▶ _PROBLEM TO WORK ON_:
Set down all of the entries below word for word, with the pictures left out.
Top of INFORMATION SUPPLIED
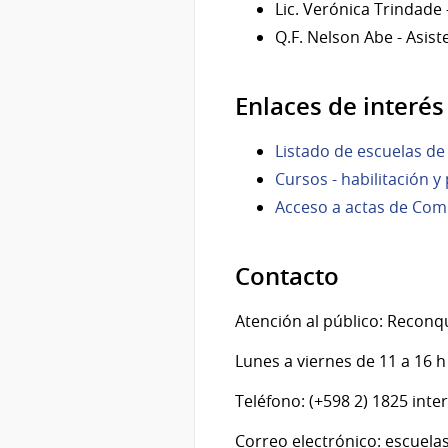
Lic. Verónica Trindade 
Q.F. Nelson Abe - Asist
Enlaces de interés
Listado de escuelas de
Cursos - habilitación 
Acceso a actas de Comi
Contacto
Atención al público: Reconqu
Lunes a viernes de 11 a 16 h
Teléfono: (+598 2) 1825 int
Correo electrónico: escuel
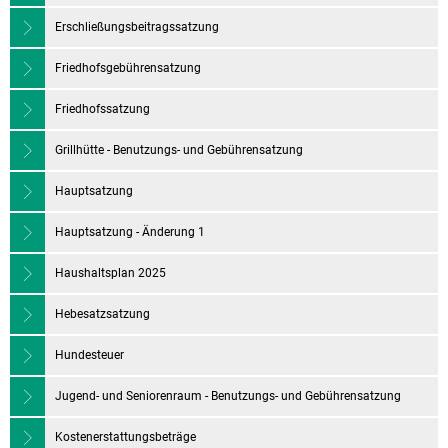
Erschließungsbeitragssatzung
Friedhofsgebührensatzung
Friedhofssatzung
Grillhütte - Benutzungs- und Gebührensatzung
Hauptsatzung
Hauptsatzung - Änderung 1
Haushaltsplan 2025
Hebesatzsatzung
Hundesteuer
Jugend- und Seniorenraum - Benutzungs- und Gebührensatzung
Kostenerstattungsbeträge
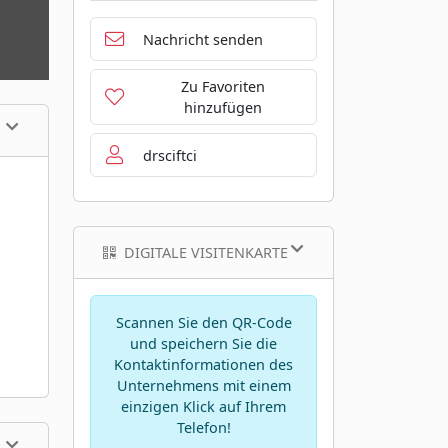
Nachricht senden
Zu Favoriten
hinzufügen
drsciftci
DIGITALE VISITENKARTE
Scannen Sie den QR-Code
und speichern Sie die
Kontaktinformationen des
Unternehmens mit einem
einzigen Klick auf Ihrem
Telefon!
Bottom of INFORMATION SUPPLIED
▶ _RESULT OF THE EXERCISE_:
Lic. Verónica Trindade 
Q.F. Nelson Abe - Asist
Enlaces de interés
Listado de escuelas de
Cursos - habilitación 
Acceso a actas de Comi
Contacto
Atención al público: Reconqu
Lunes a viernes de 11 a 16 h
Teléfono: (+598 2) 1825 int
Correo electrónico: escuel
Erschließungsbeitragssatzung
Friedhofsgebührensatzung
Friedhofssatzung
Grillhütte - Benutzungs- und Gebührensatzung
Hauptsatzung
Hauptsatzung - Änderung 1
Haushaltsplan 2025
Hebesatzsatzung
Hundesteuer
Jugend- und Seniorenraum - Benutzungs- und Gebührensatzung
Kostenerstattungsbeträge
Nachricht senden
Zu Favoriten
hinzufügen
drsciftci
DIGITALE VISITENKARTE
Scannen Sie den QR-Code
und speichern Sie die
Kontaktinformationen des
Unternehmens mit einem
einzigen Klick auf Ihrem
Telefon!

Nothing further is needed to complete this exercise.